Following an accident, a patient that was struck by a car insured by Mercury was admitted to Shands Hospital. Pursuant to the Lien Law and Ordinance, Shands Hospital perfected and recorded a lien for any judgments or settlements resulting from the patient’s accident. After the lien was recorded, Mercury paid a portion of the insured’s coverage limits to the patient. Shands Hospital sued Mercury for the cost of treatment, and for impairing its lien by paying the patient policy proceeds. Mercury challenged the constitutionality of the Lien Law.

The Supreme Court struck down the state’s Lien Law, holding that it violated article III, section 11(a)(9) of the Florida Constitution, which provides that “[t]here shall be no special law or general law of local application pertaining to […] creation, enforcement, extension or impairment of liens based on private contracts, or fixing of interest rates on private contracts.”

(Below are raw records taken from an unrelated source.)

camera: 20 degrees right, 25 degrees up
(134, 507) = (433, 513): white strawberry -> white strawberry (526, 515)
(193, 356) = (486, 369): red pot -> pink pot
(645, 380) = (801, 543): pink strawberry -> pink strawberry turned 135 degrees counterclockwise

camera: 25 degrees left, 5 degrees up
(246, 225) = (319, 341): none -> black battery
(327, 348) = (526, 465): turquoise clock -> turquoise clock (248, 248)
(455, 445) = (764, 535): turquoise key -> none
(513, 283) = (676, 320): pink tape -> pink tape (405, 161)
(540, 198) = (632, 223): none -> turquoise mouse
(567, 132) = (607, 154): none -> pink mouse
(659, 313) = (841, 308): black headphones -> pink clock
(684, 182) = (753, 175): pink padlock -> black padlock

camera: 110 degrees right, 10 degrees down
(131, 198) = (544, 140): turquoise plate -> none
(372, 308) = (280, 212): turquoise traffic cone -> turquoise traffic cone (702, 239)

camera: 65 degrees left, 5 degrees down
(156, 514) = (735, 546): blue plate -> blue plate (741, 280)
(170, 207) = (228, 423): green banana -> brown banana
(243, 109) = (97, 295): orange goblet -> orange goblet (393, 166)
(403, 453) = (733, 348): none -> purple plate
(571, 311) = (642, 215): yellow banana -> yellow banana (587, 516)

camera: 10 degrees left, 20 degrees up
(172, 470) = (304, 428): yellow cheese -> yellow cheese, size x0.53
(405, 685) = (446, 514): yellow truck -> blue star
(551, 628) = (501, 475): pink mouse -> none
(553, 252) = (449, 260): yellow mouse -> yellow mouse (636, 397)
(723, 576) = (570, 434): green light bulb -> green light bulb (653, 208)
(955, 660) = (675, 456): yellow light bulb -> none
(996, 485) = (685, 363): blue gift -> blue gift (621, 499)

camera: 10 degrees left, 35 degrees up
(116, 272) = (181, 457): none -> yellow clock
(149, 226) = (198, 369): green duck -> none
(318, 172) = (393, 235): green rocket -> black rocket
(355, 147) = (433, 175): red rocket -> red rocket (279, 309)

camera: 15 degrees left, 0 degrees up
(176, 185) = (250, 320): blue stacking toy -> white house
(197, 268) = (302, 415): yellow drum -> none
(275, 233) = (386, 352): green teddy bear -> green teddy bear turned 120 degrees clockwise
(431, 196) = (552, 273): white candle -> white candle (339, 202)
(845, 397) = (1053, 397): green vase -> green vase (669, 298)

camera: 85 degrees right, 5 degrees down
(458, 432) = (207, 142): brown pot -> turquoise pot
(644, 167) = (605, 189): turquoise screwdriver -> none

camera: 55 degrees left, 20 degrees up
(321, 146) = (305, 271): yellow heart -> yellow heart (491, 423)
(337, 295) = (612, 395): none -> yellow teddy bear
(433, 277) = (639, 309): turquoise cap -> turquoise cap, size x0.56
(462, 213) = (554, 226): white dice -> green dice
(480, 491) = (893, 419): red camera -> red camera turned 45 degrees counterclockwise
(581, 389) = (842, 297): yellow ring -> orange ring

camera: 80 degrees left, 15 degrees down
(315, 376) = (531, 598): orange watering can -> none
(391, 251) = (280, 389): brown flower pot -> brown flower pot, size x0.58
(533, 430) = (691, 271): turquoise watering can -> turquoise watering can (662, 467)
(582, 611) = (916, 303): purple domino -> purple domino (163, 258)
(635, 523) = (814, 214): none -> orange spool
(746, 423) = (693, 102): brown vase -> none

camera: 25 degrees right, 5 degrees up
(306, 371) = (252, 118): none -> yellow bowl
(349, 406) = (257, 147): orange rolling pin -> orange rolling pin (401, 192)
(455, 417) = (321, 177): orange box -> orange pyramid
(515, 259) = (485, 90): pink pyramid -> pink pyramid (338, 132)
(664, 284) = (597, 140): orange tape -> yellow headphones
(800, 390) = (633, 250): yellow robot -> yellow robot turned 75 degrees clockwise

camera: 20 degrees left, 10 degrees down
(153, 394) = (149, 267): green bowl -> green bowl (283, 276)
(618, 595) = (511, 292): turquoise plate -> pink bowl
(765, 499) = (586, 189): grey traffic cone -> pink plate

However, the Ordinance, as it was not a special law or general law of local application, was perfectly fine. This case provides a good example of the broad powers of self-government afforded to charter counties. Charter counties, such as Alachua, have all powers that are not inconsistent with state law. Art. VIII Sec. 1(g). A non-charter county could not pass such an ordinance, as non-charter counties can only take such action that is authorized by state law. Art. VIII Sec. 1(f).